▶ **Text section**:
━━━

BufferList is a copy of the internal Nodejs implementation used for the build in streams.
As mentioned before the writable handles the back pressure, so the generalized method for both our writables looks like the following:
/**
* Method to write to provided state if it can
*
* (Will unshift the bytes that cannot be written back to the source)
*
* #param src the readable source that writes the chunk
* #param chunk the chunk to be written
* #param encoding the chunk encoding, currently not used
* #param cb the streamCallback provided by the writing state
* #param state the state which should be written to
*/
private writeState(src: Readable, chunk: Buffer, encoding: string, cb: StreamCallback, state: MergingState): void {
this.mergeNextTick();
const bytesAvailable = state.highWaterMark - state.size;
if (chunk.length <= bytesAvailable) {
// save to write to our local buffer
state.queue.push(chunk);
state.size += chunk.length;
if (chunk.length === bytesAvailable) {
// our queue is full, so store our callback
this.stateCallbackAndSet(state, cb);
} else {
// we still have some space, so we can call the callback immediately
cb();
}
return;
}
if (bytesAvailable === 0) {
// no space available unshift entire chunk
src.unshift(chunk);
} else {
state.size += bytesAvailable;
const leftOver = Buffer.alloc(chunk.length - bytesAvailable);
chunk.copy(leftOver, 0, bytesAvailable);
// push amount of bytes available
state.queue.push(chunk.slice(0, bytesAvailable));
// unshift what we cannot fit in our queue
src.unshift(leftOver);
}
this.stateCallbackAndSet(state, cb);
}
First we check how much space is available to buffer. If there is enough space for our full chunk, we'll buffer it. If there is no space available, we will unshift the buffer to its readable source. If there is some space available, we'll only unshift what we cannot fit. If our buffer is full, we will store the callback that requests a new chunk. If there is space we will request our next chunk.

━━━

▶ **Data for analysis**:
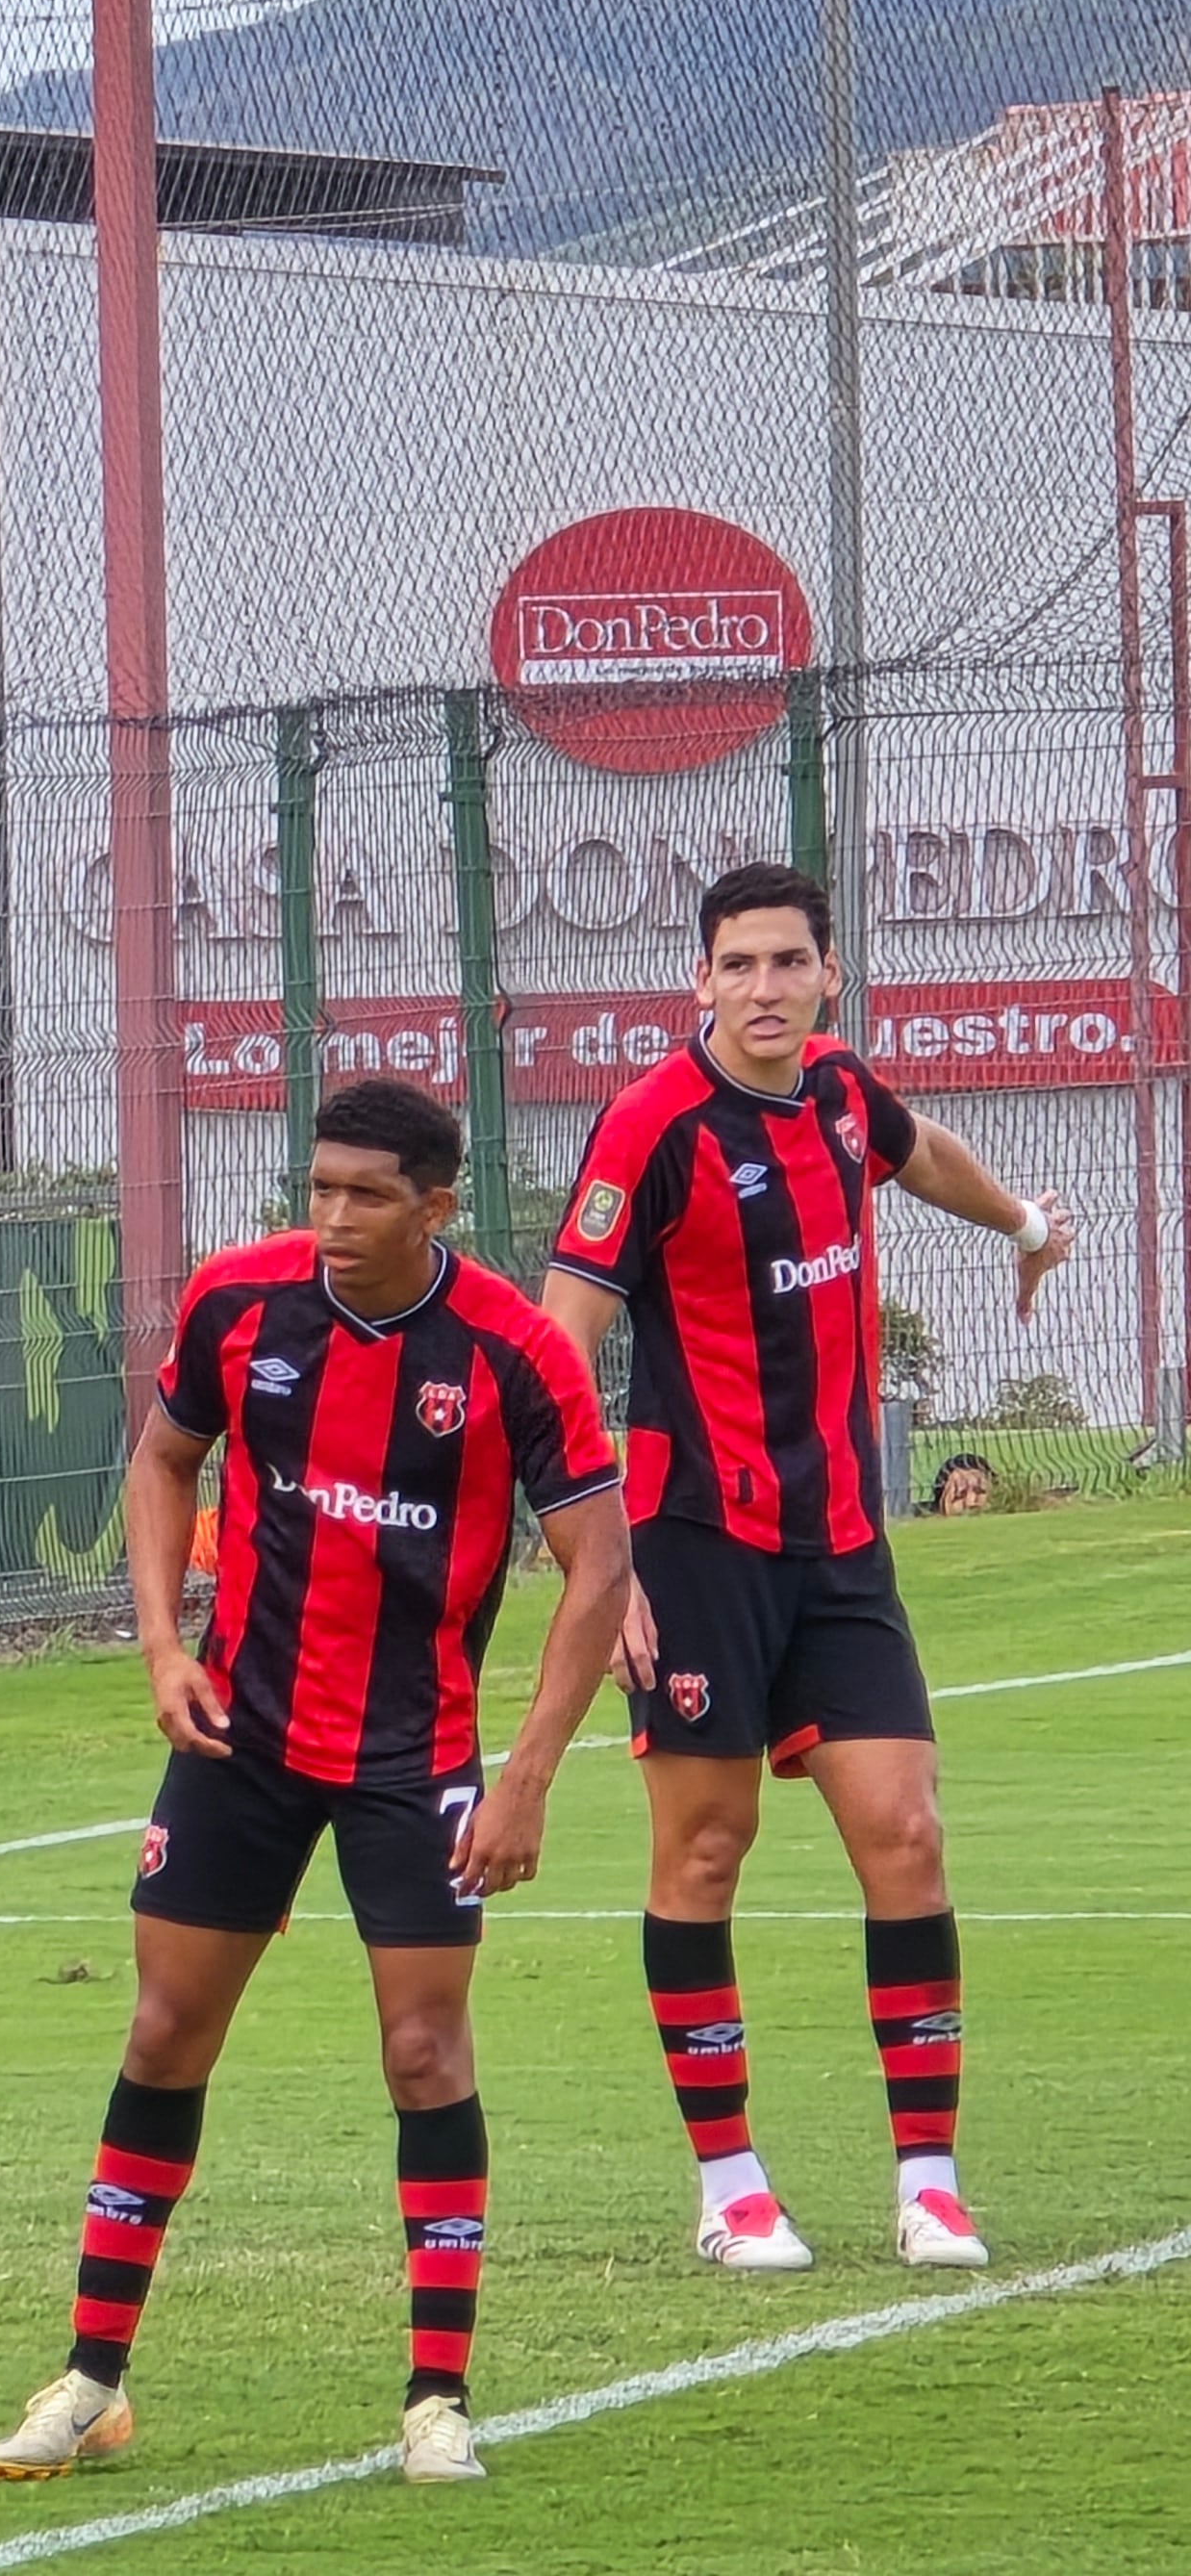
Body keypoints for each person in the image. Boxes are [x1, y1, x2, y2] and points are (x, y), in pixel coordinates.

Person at [0, 1079, 632, 2491]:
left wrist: (528, 1777)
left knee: (424, 2052)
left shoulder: (513, 1352)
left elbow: (600, 1565)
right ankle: (90, 2380)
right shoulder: (240, 1301)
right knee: (163, 2031)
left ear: (435, 1207)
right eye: (319, 1188)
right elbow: (163, 1459)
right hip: (243, 1736)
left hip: (416, 1752)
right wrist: (162, 1646)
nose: (332, 1218)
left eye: (366, 1196)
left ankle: (437, 2399)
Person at [536, 862, 1070, 2277]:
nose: (764, 989)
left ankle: (930, 2184)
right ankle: (730, 2186)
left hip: (839, 1544)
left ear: (828, 974)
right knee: (704, 1851)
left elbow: (921, 1148)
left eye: (788, 962)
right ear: (700, 980)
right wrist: (603, 1565)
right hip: (694, 1546)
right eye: (739, 964)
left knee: (907, 1835)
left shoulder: (838, 1090)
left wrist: (1024, 1230)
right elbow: (557, 1347)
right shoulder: (651, 1127)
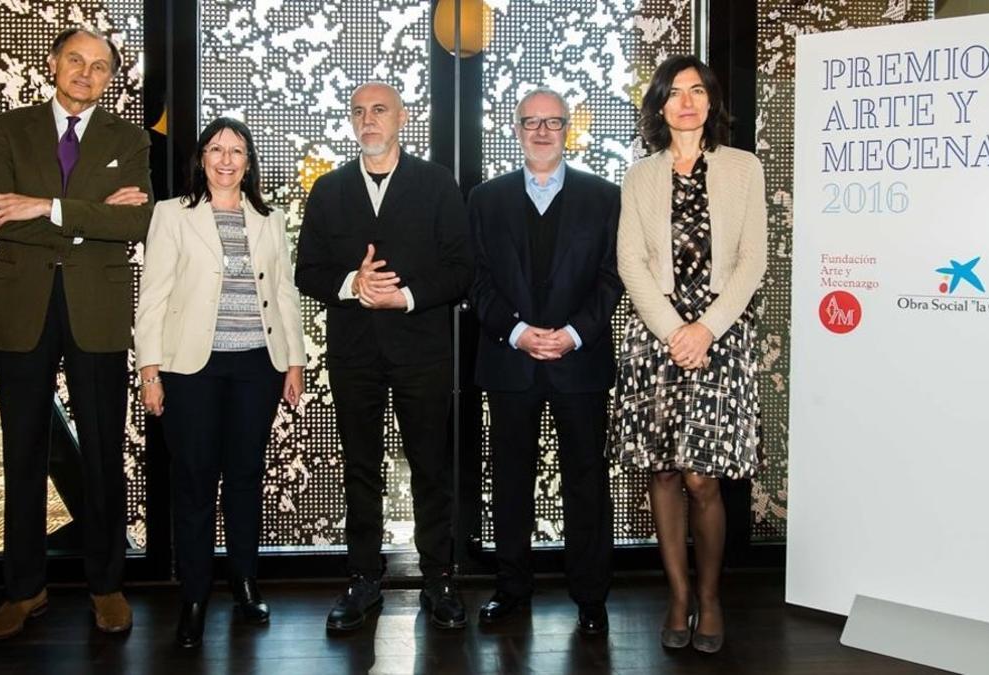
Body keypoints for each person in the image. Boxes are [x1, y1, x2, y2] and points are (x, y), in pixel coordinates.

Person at [0, 27, 152, 641]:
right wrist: (86, 219)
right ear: (53, 64)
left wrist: (43, 207)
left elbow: (135, 220)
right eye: (76, 60)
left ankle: (107, 586)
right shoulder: (9, 129)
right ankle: (24, 591)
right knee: (22, 454)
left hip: (95, 313)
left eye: (100, 67)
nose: (85, 73)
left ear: (110, 79)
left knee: (103, 451)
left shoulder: (128, 138)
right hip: (23, 311)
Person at [295, 82, 473, 632]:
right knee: (361, 469)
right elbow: (307, 272)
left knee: (430, 469)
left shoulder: (438, 184)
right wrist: (352, 283)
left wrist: (407, 295)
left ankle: (438, 580)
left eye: (379, 110)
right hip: (354, 355)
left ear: (403, 117)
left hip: (422, 351)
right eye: (358, 112)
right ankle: (363, 580)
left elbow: (462, 269)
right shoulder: (328, 189)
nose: (367, 120)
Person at [609, 55, 767, 654]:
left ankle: (709, 596)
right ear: (659, 105)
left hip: (721, 336)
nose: (687, 101)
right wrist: (678, 330)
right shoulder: (639, 176)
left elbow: (753, 261)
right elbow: (632, 262)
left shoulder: (742, 168)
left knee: (704, 478)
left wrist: (705, 330)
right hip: (657, 335)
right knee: (664, 471)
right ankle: (677, 596)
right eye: (674, 92)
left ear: (711, 101)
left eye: (698, 90)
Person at [134, 117, 306, 647]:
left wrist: (295, 361)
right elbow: (154, 294)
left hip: (257, 365)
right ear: (201, 159)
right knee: (193, 479)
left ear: (248, 162)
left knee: (246, 474)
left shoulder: (269, 218)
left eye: (237, 150)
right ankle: (194, 596)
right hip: (192, 368)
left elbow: (284, 291)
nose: (226, 159)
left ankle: (245, 581)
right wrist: (149, 368)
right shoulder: (172, 215)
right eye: (216, 149)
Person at [468, 88, 622, 634]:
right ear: (515, 129)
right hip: (511, 362)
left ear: (567, 130)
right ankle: (511, 588)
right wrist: (518, 333)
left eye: (552, 122)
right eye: (530, 122)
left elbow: (612, 276)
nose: (540, 132)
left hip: (579, 364)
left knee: (586, 481)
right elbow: (476, 281)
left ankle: (591, 597)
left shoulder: (606, 198)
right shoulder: (484, 199)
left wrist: (575, 334)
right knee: (510, 480)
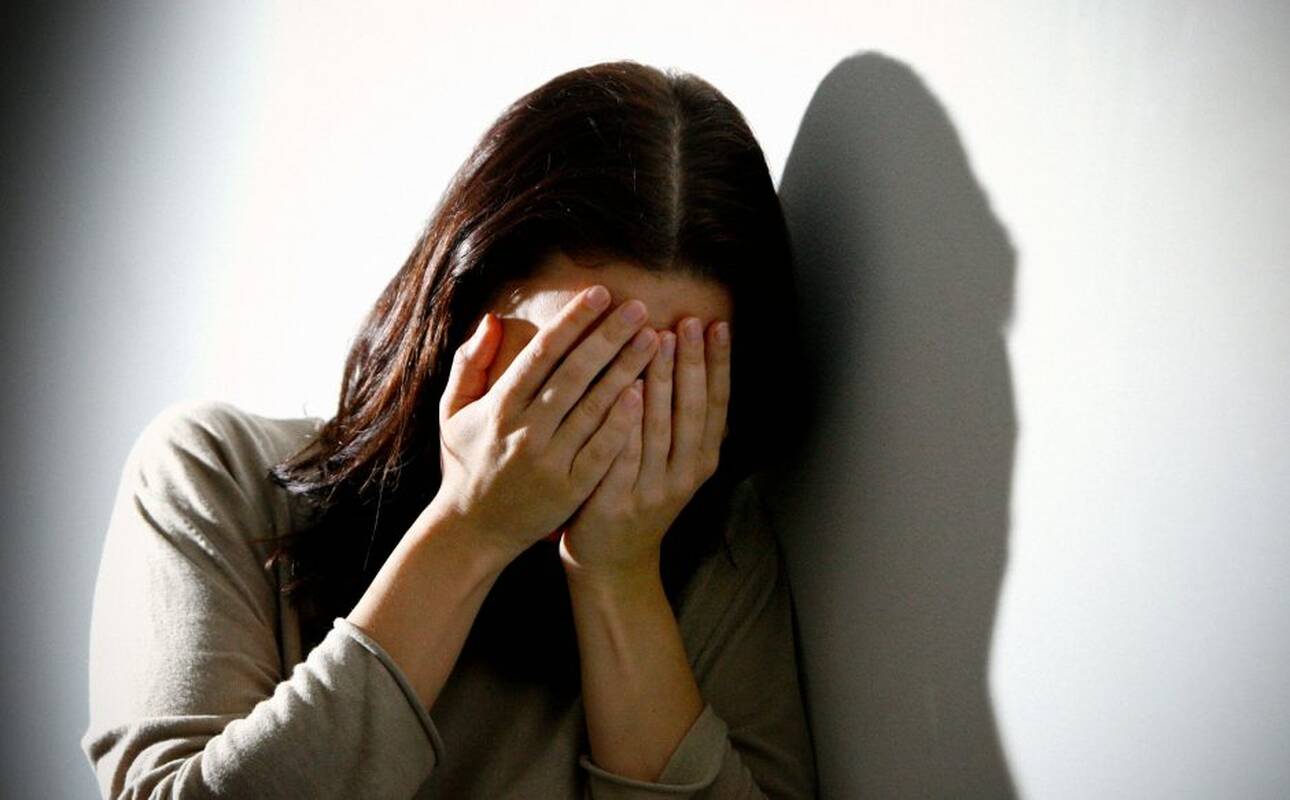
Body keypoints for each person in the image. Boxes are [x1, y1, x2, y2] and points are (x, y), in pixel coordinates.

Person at [81, 60, 817, 798]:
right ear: (462, 316)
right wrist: (469, 528)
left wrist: (620, 578)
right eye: (574, 364)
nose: (611, 422)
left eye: (668, 380)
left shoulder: (721, 552)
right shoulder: (215, 474)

━━━

▶ **What you should do**: Pick up the write-up on merging Node.js streams above and continue it from its last sentence.

▶ **Reply to the task**:
this.mergeNextTick() is called because our state has changed and that it should be read in the next tick:
private mergeNextTick(): void {
if (!this.mergeSync) {
// make sure it is only called once per tick
// we don't want to call it multiple times
// since there will be nothing left to read the second time
this.mergeSync = true;
process.nextTick(() => this._read(this.readableHighWaterMark));
}
}
this.stateCallbackAndSet is a helper function that will just call our last callback to make sure we'll not get in a state that makes our stream stop flowing. And will the new one provided.
/**
* Helper function to call the callback if it exists and set the new callback
* #param state the state which holds the callback
* #param cb the new callback to be set
*/
private stateCallbackAndSet(state: MergingState, cb: StreamCallback): void {
if (!state) {
return;
}
if (state.callback) {
const callback = state.callback;
// do callback next tick, such that we can't get stuck in a writing loop
process.nextTick(() => callback());
}
state.callback = cb;
}
Reading
Now onto the reading side this is the part where we handle selecting the correct stream.
First our function to read the state, which is pretty straight forward. it reads the amount of bytes it is able to read. It returns the amount of bytes written, which is useful information for our other function.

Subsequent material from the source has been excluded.